Improving Protein Crystallography Using Smudges In X-Ray Diffraction Data

Spectroscopy: New technique takes advantage of long-unused data

by Jyllian Kemsley
February 10, 2016 | A version of this story appeared in Volume 94, Issue 7

Examples of diffraction data produced by perfectly ordered and disordered crystals.
Credit: Nature
In a perfectly ordered crystal (molecules represented by ducks), X-ray diffraction produces bright Bragg peaks (top). When the crystal has disorder, such as when molecules shift translationally, continuous diffraction appears (bottom).

Vague, rippling patterns in X-ray diffraction data long considered useless for producing high-resolution protein structures instead can help improve them, according to a new study (Nature 2016, DOI: 10.1038/nature16949).

Using these data patterns not only could increase the resolution of structures, but also may allow crystallographers to solve protein structures without using heavy-atom derivatives or the structure of a closely related protein as a starting point, two common methods employed to analyze proteins.

“This paper will send swathes of macromolecular crystallographers rummaging through volumes of discarded diffraction data looking for the ‘smudgy’ speckle signature in the hopes of using this new diffractive imaging approach to salvage long-abandoned projects,” comments Martin Caffrey, a biochemistry professor at Trinity College Dublin.

When X-rays interact with a crystal, they scatter off the electrons in the molecules and form a pattern of bright spots known as Bragg peaks.

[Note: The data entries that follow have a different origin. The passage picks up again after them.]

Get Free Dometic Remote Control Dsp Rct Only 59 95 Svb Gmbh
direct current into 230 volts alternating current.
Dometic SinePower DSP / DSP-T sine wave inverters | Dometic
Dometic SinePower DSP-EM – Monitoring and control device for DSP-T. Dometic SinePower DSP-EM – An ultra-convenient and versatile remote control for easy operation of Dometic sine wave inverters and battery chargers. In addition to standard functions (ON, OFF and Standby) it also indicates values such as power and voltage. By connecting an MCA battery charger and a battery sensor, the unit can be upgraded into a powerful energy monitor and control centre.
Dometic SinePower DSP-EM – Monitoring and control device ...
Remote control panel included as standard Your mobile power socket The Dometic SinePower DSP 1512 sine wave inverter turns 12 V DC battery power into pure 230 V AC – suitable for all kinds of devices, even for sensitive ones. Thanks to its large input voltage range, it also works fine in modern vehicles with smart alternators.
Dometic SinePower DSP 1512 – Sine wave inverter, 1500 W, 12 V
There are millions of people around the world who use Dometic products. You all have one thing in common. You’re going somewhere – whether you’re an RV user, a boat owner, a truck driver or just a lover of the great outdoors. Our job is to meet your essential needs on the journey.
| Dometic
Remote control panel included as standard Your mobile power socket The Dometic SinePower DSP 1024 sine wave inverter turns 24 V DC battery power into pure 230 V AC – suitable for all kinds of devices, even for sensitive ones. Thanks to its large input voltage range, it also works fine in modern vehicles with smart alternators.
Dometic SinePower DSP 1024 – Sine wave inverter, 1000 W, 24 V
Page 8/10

Crystallographers use the peaks to determine the atomic structure of the molecules.

But crystals, especially those of proteins, often aren’t perfectly ordered. This leads to continuous diffraction—rippling patterns generated by the incoherent sum of X-rays scattered from individual molecules or molecular complexes.

A team led by Henry N. Chapman of the Center for Free-Electron Laser Science at the German Electron Synchrotron has now demonstrated a method to extract structural data from continuous diffraction, solving the structure of photosystem II to a resolution of 3.5 Å. Analysis using only the Bragg peaks of the same data yields a structure with a lower resolution of 4.5 Å.

The approach works when disorder in crystals comes from translational and some rotational displacement of molecules. But it still doesn’t help when the disorder is caused by dynamic motion or variable composition, so proteins that are more flexible than photosystem II may not be as amenable to the analysis.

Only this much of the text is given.